We have had the privilege of knowing Paul for most of two decades, and even though politically we are often worlds apart, I have great respect and admiration for this Vanderbilt-educated renaissance of a fellow.
There are those who would say Paul is progressive and liberal; just as there are those who would say I am conservative and a libertarian. I have never much cared for labels rather I prefer Paul’s approach to being a public servant. He is a gentleman who is willing to have an open, honest and spirited conversation about any subject and that my friends can lead to better decision-making on a diversity of issues.
Being a public figure especially one that is in an elected office in any community is not an enviable position. I know that personally because I was a public servant at the executive federal level for almost 20-years. As Paul, and others find out you no longer have much of a private life once you engage in public service; if you have the pathological need to be liked by everyone you also have no business being in public service.

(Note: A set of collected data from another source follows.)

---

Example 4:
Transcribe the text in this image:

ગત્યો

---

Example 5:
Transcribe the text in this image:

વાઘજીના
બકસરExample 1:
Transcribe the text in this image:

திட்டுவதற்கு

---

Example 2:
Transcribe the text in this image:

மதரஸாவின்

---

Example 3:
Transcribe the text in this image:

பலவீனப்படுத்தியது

Much like Paul, I set about trying to help government and its elected and employed officials better understand different constituent viewpoints. I sought and developed processes to gather as much data and information as possible so that we could make better decisions especially on those issues that directly affected the people that we served.
I understood and yet became very frustrated with the many different internal and external political agendas and that eventually wore me down and I voluntarily left for the private sector where I have been now almost 22-years.

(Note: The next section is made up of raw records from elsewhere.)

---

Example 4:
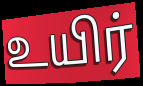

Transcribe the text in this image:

உயிர்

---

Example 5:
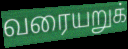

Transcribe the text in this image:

வரையறுக்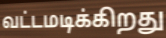
வட்டமடிக்கிறதுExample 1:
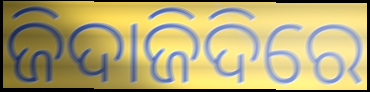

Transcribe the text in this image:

ଜିଦାଜିଦିରେ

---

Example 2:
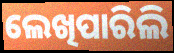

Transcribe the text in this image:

ଲେଖିପାରିଲି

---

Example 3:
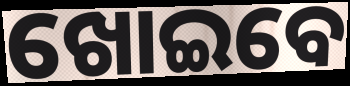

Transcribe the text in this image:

ଖୋଇବେ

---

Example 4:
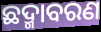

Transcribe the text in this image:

ଛଦ୍ମାବରଣ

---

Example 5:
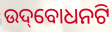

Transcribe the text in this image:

ଉଦ୍‌ବୋଧନଟିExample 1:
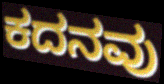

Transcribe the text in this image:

ಕದನವು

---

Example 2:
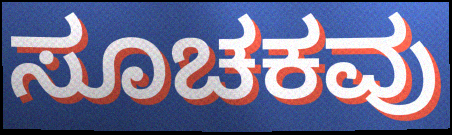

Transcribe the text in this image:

ಸೂಚಕವು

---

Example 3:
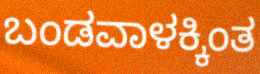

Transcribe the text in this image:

ಬಂಡವಾಳಕ್ಕಿಂತ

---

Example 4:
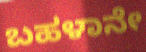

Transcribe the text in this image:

ಬಹಳಾನೇ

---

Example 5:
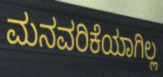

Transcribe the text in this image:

ಮನವರಿಕೆಯಾಗಿಲ್ಲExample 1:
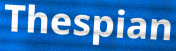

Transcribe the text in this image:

Thespian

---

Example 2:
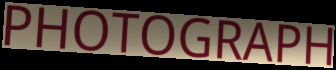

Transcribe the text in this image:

PHOTOGRAPH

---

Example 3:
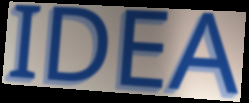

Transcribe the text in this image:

IDEA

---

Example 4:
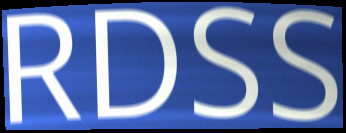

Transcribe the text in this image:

RDSS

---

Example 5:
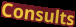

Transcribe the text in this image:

ConsultsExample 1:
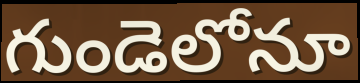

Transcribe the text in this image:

గుండెలోనూ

However, then and now as a practicing informed-consent professional I went about as did Paul the often arduous task of opening and sustaining dialogue, building coalitions and seeking to understand all sides of an issue before presenting alternative solutions and certainly before making a decision.
I found however even after such well-meaning efforts that many decisions were not made in the best interest of the community rather decisions were made as to what was in the best interest of the agency, or the ranking politicos at the time.

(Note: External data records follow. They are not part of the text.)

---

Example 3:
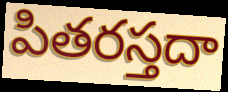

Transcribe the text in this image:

పితరస్తదా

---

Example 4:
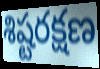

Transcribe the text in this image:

శిష్టరక్షణ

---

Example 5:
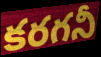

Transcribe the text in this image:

కరగనీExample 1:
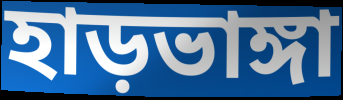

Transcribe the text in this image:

হাড়ভাঙ্গা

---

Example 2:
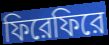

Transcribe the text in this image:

ফিরেফিরে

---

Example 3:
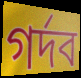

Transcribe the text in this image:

গর্দব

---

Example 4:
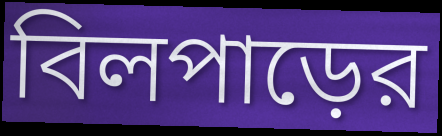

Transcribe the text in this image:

বিলপাড়ের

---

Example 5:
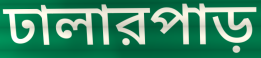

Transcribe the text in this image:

ঢালারপাড়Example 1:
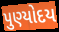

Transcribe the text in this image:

પુણ્યોદય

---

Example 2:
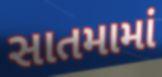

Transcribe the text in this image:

સાતમામાં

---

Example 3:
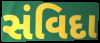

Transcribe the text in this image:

સંવિદા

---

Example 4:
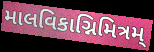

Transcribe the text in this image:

માલવિકાગ્નિમિત્રમ્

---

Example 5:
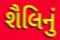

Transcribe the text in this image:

શૈલિનું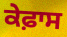
ਕੇਫ਼ਾਸ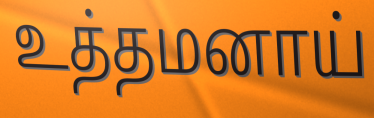
உத்தமனாய்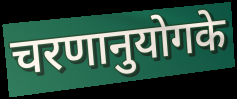
चरणानुयोगके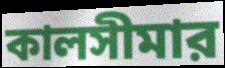
কালসীমার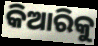
କିଆରିକୁ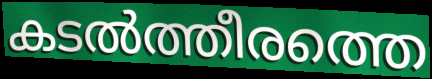
കടൽത്തീരത്തെ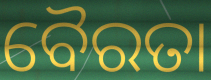
ବୈରତାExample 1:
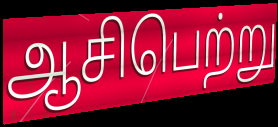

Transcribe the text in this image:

ஆசிபெற்று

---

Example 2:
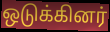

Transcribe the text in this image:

ஒடுக்கினர்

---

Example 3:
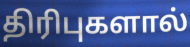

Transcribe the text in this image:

திரிபுகளால்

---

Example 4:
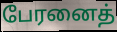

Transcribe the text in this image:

பேரனைத்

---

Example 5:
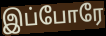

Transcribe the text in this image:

இப்போரேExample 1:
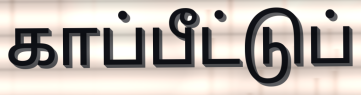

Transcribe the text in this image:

காப்பீட்டுப்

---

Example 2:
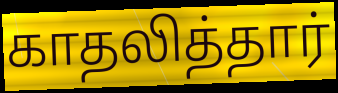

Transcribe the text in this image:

காதலித்தார்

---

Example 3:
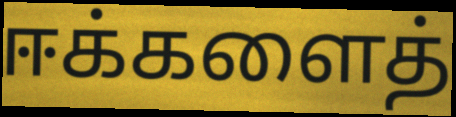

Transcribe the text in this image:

ஈக்களைத்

Paul brought to the Tybee city council an even-tempered, diplomatic and inquiring approach to consideration of issues when at times others simply tested the limits of patience. There is nothing new or even unique about follies in locally elected bodies, it is what it is and it always shall be. All politics are local, Tip O’Neil reminded us and so that is the way life is whether at Tybee Island or the heart of New York City.
What was refreshing about Paul was to see more reasoned, deliberate, ethical and thoughtful approaches to the workings of a local government and for that all taxpayers on Tybee Island can be thankful.
I believe Paul has much to be proud of in the service he provided during his tenure and the model of reasoned approach that he chose to follow is one that the current city council would be wise to adopt.
I have come to believe in my maturity that it is people like Paul that help us all see different visions and paths to solutions to the often controversial and thorny problems we face. I came to understand that even when Paul’s opinions varied greatly from my own, that he actively listened and integrated divergent viewpoints into his thinking and that is rare in the partisan world in which we live.
Whatever Paul does next he will do it with energy, compassion, and passion and he will continue to be a contributor to the wacky little island.
Like many of us who have been in the arena many times before, it is best that we tried to advance thinking and action rather than to sit idly on the sidelines. So, I advise my “brother of another mother” to not take the political winds of fortune personally.
Sometimes, as my partner has said, it seems the society in which we live and work is conspiring against good-willed people and their well-intentioned ways and that even those who work on our behalf sometimes don’t seem to do us the favor they intend.
Perhaps, more so than anyone Mark Twain sums up Paul Wolff when he wrote, “An honest man in politics shines more there than he would elsewhere.”